My 1st-generation Prusa Mendel has had all of the above upgrades applied to it - it is still physically the same arrangement as it stared life, but it now prints much more reliably and smoothly (and faster) than it did before. Dare I think that the "tinker and upgrade" phase has ended, and my RepRap will now enter a long mature life of production printing without significant additional upgrades?

(Naaah! Who am I kidding?! Of course I'll keep upgrading it - just watch this space!)

(As in all matters of opinion, some of these points may be controversial - for example, I am sure that some people have printed very successfully with 3D-printed PLA bushings, and continue to do so, but in my opinion, you are more likely to print successfully, and much more quickly, if you use linear bearings on all axes.)



Friday 23 October 2015

PowerTech MP-3800 0-24 volt power supply - a quick review

I have been powering my RepRap 3D printer with a hacked ATX power supply http://julianh72.blogspot.com.au/2011/08/my-parts-list-power-supply.html - it has been working OK, but I was finding that it could be a bit slow getting the heat bed up to a stable temperature, especially if I want to print ABS (which needs a very hot heat-bed to stick properly). When I hooked up my multimeter, I found the supply voltage was dropping a bit under heavy load, so I guess my power supply really wasn't 100% up to its rated capacity. I started thinking about getting a proper desktop variable voltage power supply.

Luckily for me, JayCar recently had a special on several power supplies, including the MP-3800 http://www.jaycar.com.au/Power-Products-Electrical/Power-Supply/Laboratory-Bench/Compact-Switchmode-Laboratory-Power-Supply/p/MP3800, which they were offering for only AUD$119 (usually $149) - not bad for a 0-24 volt power supply, with a load rating of 15 amps continuous at 12 volts (18 amps peak). It is rated to better than 9 mV ripple voltage, and has thermal and overload protection, so it ticks all of my boxes.

Note that the rated output current capacity depends on the selected output voltage, so check your needs if you plan to run at other voltages:



So I grabbed one, hooked it up to my RepRap, and it works great - highly recommended!

The power supply has back-lit analogue gauges for volts and amps, which seem to be pretty accurate when I test against my multi-meter. The RepRap pulls a maximum load of about 12 amps during the heat-up phase, but this drops to around 5 - 6 amps during normal printing. The power supply handles this admirably, with no detectable fluctuation in supply voltage, even when the load is fluctuating rapidly, such as when the heat-bed is cycling on and off.
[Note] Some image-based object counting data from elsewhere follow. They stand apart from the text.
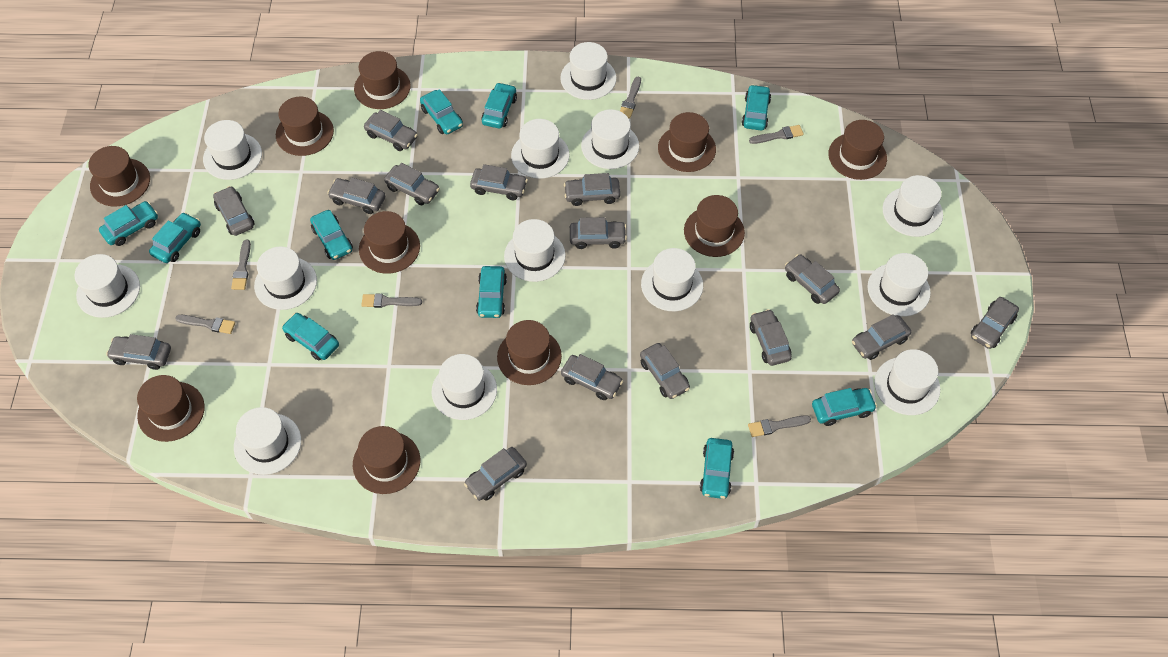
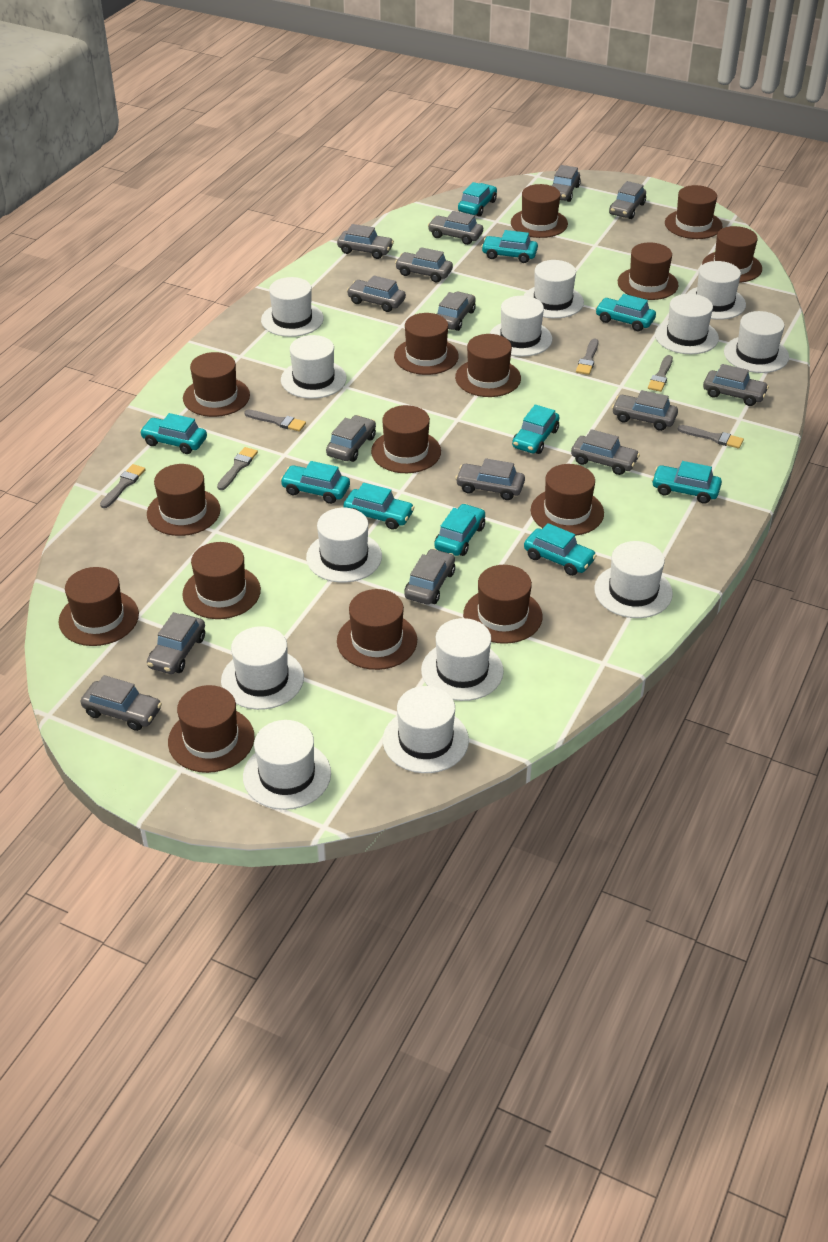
brown hat: 10 -> 15

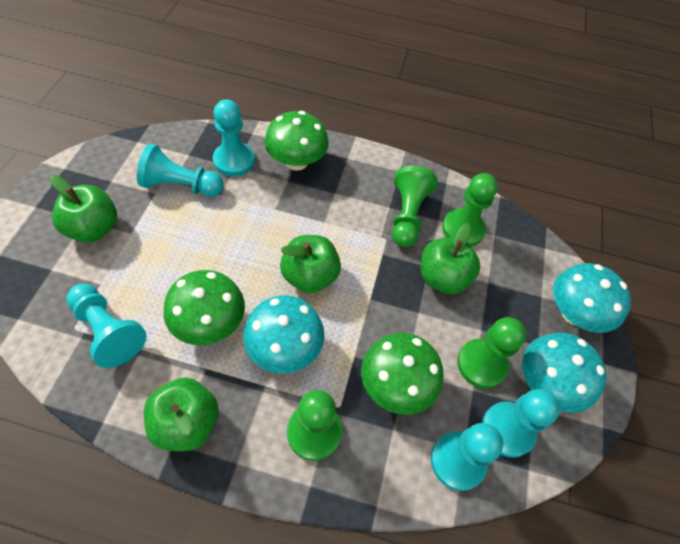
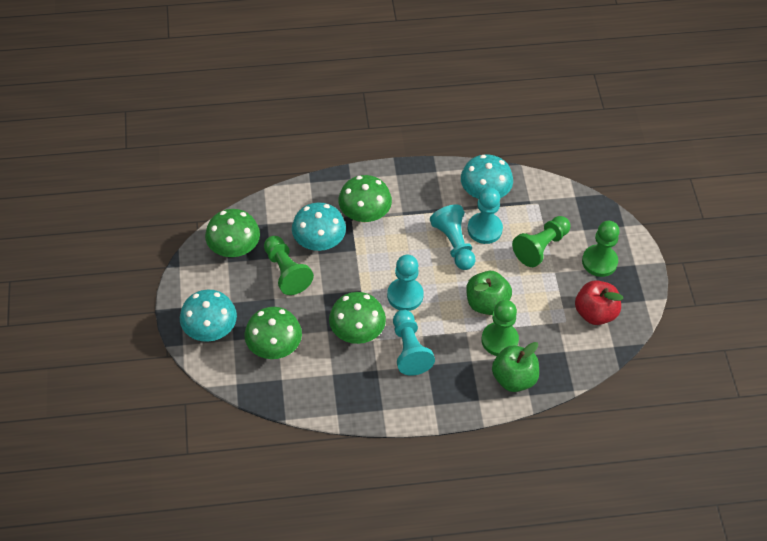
green apple: 4 -> 2
green mushroom: 3 -> 4
red apple: 0 -> 1
turquoise pawn: 5 -> 4

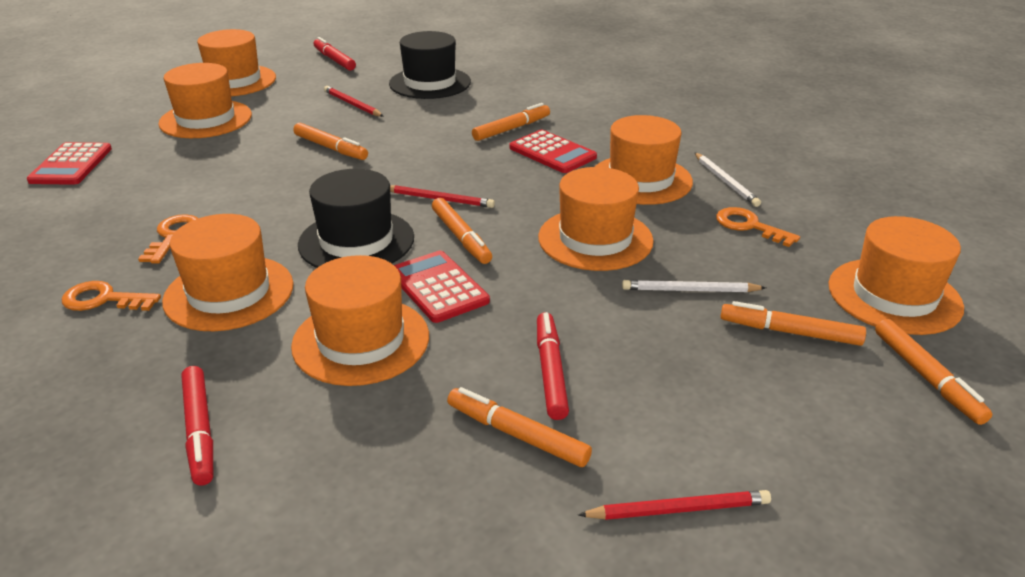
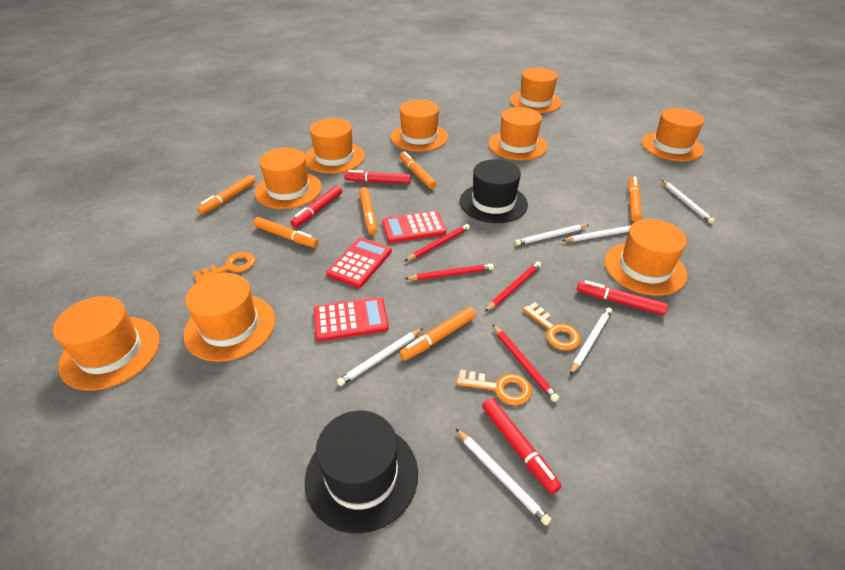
orange hat: 7 -> 9
red marker: 3 -> 4
red pencil: 3 -> 4
white pencil: 2 -> 6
The voltage control knob has a central detent position, at which it delivers 13.2 volts, which is where I normally run the RepRap. (The RAMPS 1.4 card is nominally a 12 volt board, but it can happily take a little bit of over-voltage, and the extra supply voltage gives faster and more stable heat control.) However, I need to be sure to not accidentally overload the RAMPS by giving it 24 volts - I really wanted a digital display to give a crystal-clear voltage display, to make sure I don't over-power my RAMPS 1.4.

I bought a cheap 0-30 volt LED voltmeter on eBay for less than $3 including postage (search for "0.36" LED Digital Voltmeter", and make sure to pick one which has the right voltage range for your power supply, as they come in 10V, 30V, 100V and 200V variants). Hook up the red and blue wires to the positive terminal and the black wire to the ground terminal, and you have a nice bright digital voltage display.

I then printed a voltmeter bracket which I came across on Thingiverse http://www.thingiverse.com/thing:239801, and it works great - now I get a brilliant indication of supply voltage as soon as I power up, greatly reducing the risk of blowing the RAMPS electronics. (And of course it works just as well when I am using the power supply for my other electronics projects.)